Aside from the pictures, the entries should be given again exactly.
*** Opening of Task input ***
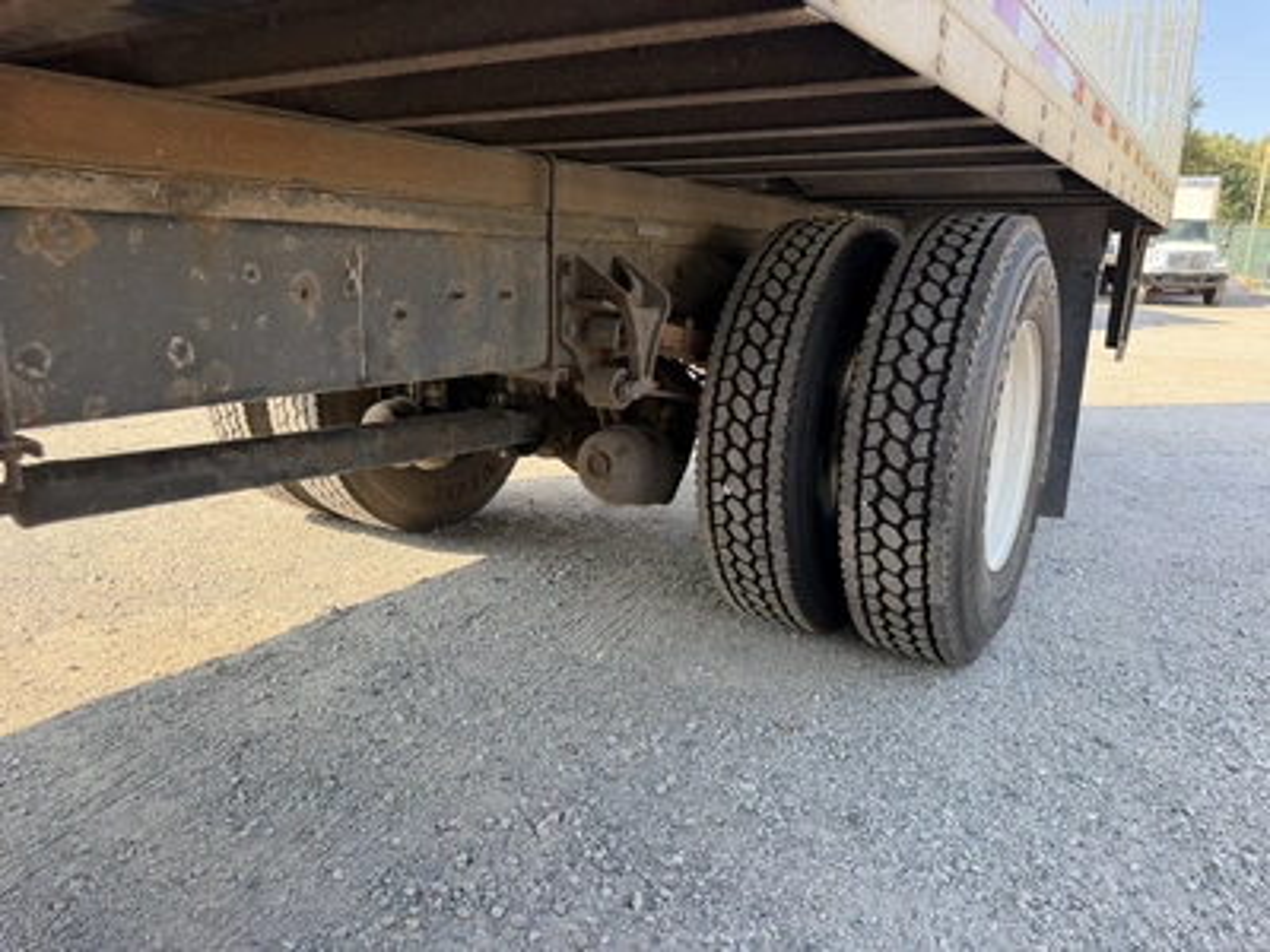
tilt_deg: -14.5
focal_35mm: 24
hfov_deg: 71.6
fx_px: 881
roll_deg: +0.7
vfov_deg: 56.8
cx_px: 635
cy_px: 476
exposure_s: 1/643
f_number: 1.78
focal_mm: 6.76
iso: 100
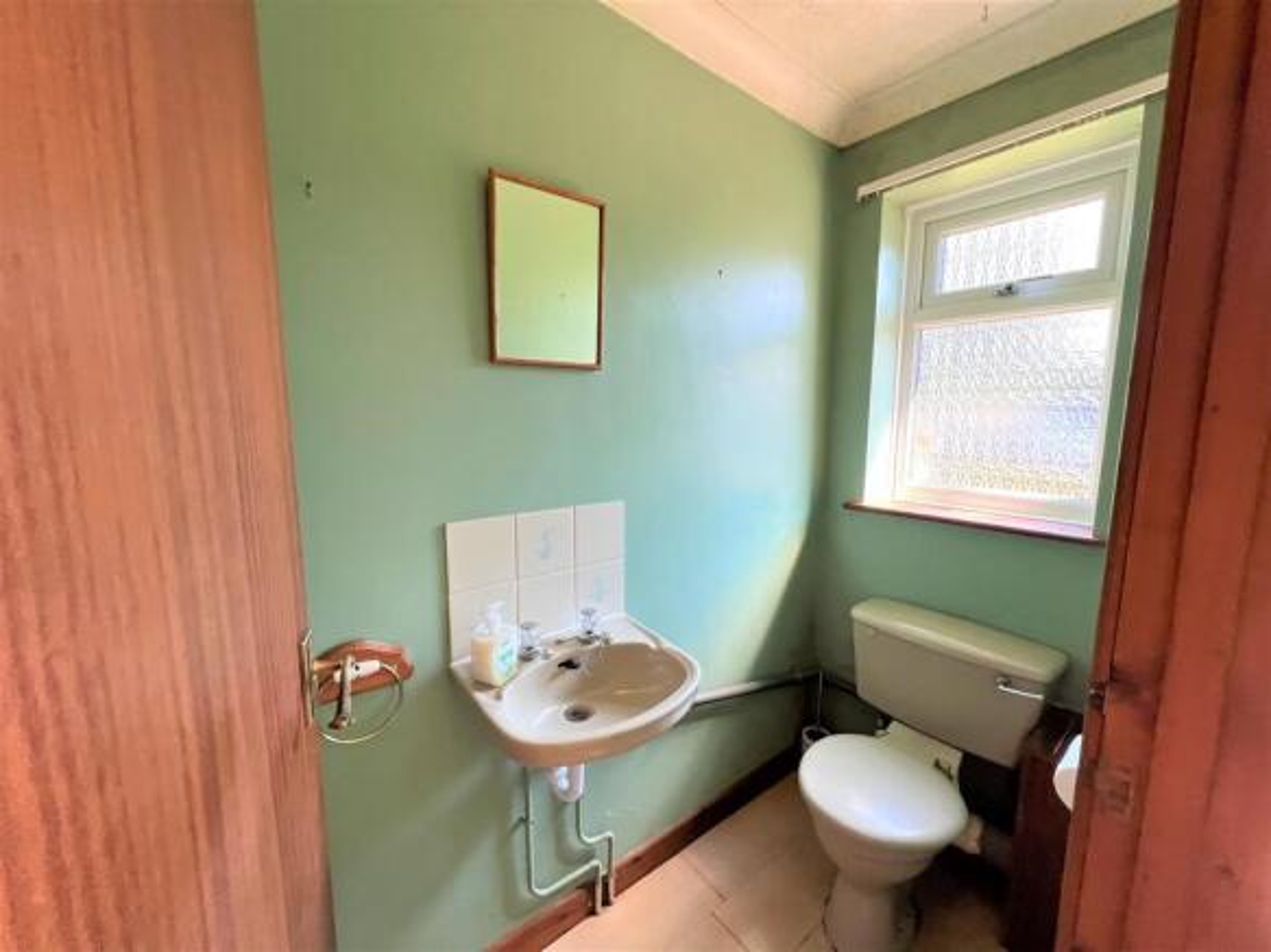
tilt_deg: -8.1
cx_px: 636
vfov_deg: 89.9
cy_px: 476
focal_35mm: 13
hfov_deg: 106.2
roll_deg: -1.1
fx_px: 477
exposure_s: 1/99
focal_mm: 1.57
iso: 160
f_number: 1.8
*** Close of Task input ***
Task answer:
tilt_deg: -14.5
focal_35mm: 24
hfov_deg: 71.6
fx_px: 881
roll_deg: +0.7
vfov_deg: 56.8
cx_px: 635
cy_px: 476
exposure_s: 1/643
f_number: 1.78
focal_mm: 6.76
iso: 100
tilt_deg: -8.1
cx_px: 636
vfov_deg: 89.9
cy_px: 476
focal_35mm: 13
hfov_deg: 106.2
roll_deg: -1.1
fx_px: 477
exposure_s: 1/99
focal_mm: 1.57
iso: 160
f_number: 1.8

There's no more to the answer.